But, Andrew Adonis, I don’t want to work hard

Over on Twitter, if you move in academic circles, you’ll almost certainly have seen a whole load of controversy over some tweets that Andrew Adonis (the former Labour politician) sent out about the state of Higher Education. To summarise: He is upset that academics have ‘three months off’ over the summer. He thinks there should be two-year degrees. The University of Oxford rocks.

Most of the replies to Adonis’ tweets pointed out that the ‘three months off’ thing is a fallacy — that during the summer months academics are writing books, applying for grants, undertaking research, assessing, reading, preparing modules, attending and organising conferences, catching up on admin that used to be undertaken by support staff, dealing with admissions and so on. Many pointed out that parliament too breaks for a long summer vacation and that moaning about academics’ June-September workload fell into either the pot-kettle-black or the people-in-glass-houses arena of hypocrisy. The two-year-degree argument was rehashed again.

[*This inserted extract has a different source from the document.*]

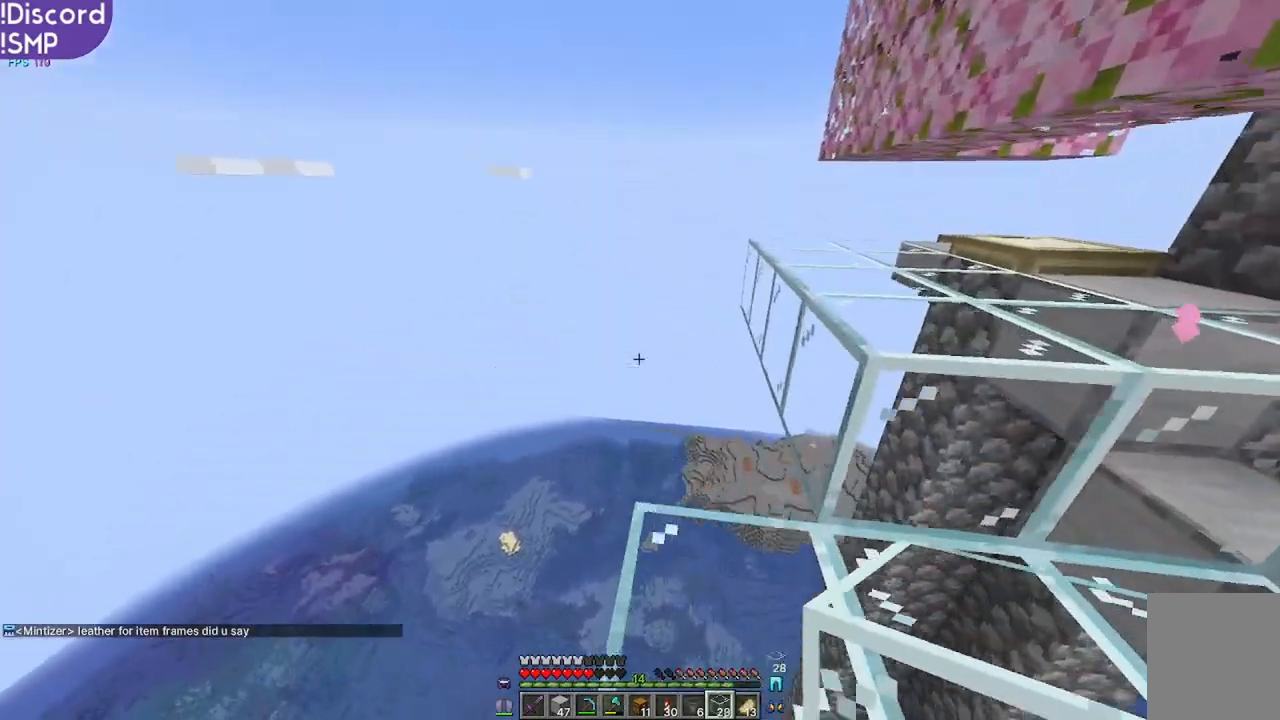
{"keys": ["w"], "mouse": [], "events": []}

Yes, it was all quite predictable and dull in many ways, but I found myself riled up by it nonetheless. I take issue with Adonis’ tweets not so much because of their inaccuracy (yes, they are inaccurate, but also, yes, things do slow down in the summer for many of those academics fortunate enough to be employed on decent permanent contracts), but because of the ideology that underpins them: the ideology of ‘hard work’ as a virtue, of ‘productivity’ as necessarily positive.

Here is the tweet that got right on my wick:

 

I don’t want to live and work in a world where the only important thing is how much you ‘do’; where you are measured by how much you ‘produce’. Nothing is improved in either material or spiritual or creative (or even economic) terms by blind ‘productivity’. You cannot advance knowledge (the cornerstone, surely, of an academic career) by just churning out more and more and more stuff because Andrew Adonis thinks that the point of any job is to do as much as possible, regardless of what actually needs to be done. You do not create a fulfilling, balanced and enjoyable life — let alone society — by working obsessively to the detriment of your family life, social life, and mental and physical health. It is so obvious that I am surprised in even needs saying.

We are in the grip of many social crises, including, most acutely for those of us who work in HE, a mental health crisis in young people that shows absolutely no signs of abating. The wider social and political climate increasingly places pressure on the population to dance to the tune of neoliberalism, where the only possible measure of a country’s (or indeed a person’s) success is economic. This economic imperative is expressed in moral terms, so that whizzing through a degree in two years, writing four books in decade, or teaching back-to-back classes from September to September with no break appears as if it is an elevated moral choice, rather than a deeply unhealthy drive to appease the masters of the infrastructure under which we all operate. It is no wonder our students are crumbling emotionally when they can only see their own value in the numbers assigned to them — another result of a social and political culture where success is defined in limited and ideological terms and used as a tool by which to understand our self-worth. If we are deducting marks from primary school students SATs because they drew a comma the wrong shape, then we can hardly be surprised when, aged 18, they are preoccupied with achievement and riddled with anxiety and feelings of self-loathing.

I don’t want to work hard in the summer. I want to write slowly and read interesting books. I want to walk my dog and visit my elderly grandmother and volunteer in my community. I want to spend whole afternoons sitting in a chair and thinking about the colour of the sky. I want to have long lunches with my colleagues and hear about their research, and their cats and their children. I want to have time to conceptualise new projects, work on creative pursuits and give real head space to the thesis I have to examine. I want to go to Portugal for my cousin’s wedding and not have to take my laptop. I want to visit friends in London and laugh until my stomach muscles hurt. I want to gather interesting examples of creative and cultural practices to use in my module on street performance next semester.

What would be better, in the world or the country or even in my department, if I went into work every day and taught students so they could finish their degrees slightly quicker (and enter a volatile and uncertain job market at 20 instead of 21)? Why does Andrew Adonis want me to work 60 or 70 or 80 hour weeks all year-long, just for the sake of ‘hard work’? What is the point of my writing another four articles that a maximum of 200 people will read and fewer still will remember, unless they add something of real value to my discipline?

In her book All About Love: New Visions bell hooks reminds us that all social justice movements have had a love ethic at their core. More and more I see the refusal to work hard as a way to choose love: love for ourselves and time to give love to others; a turning away from competition that opens us up to love for our colleagues and our disciplinary communities. Refusing to work hard does not mean we stop working, but it means we cultivate a love for our work that allows us to treat it gently and cautiously, with respect.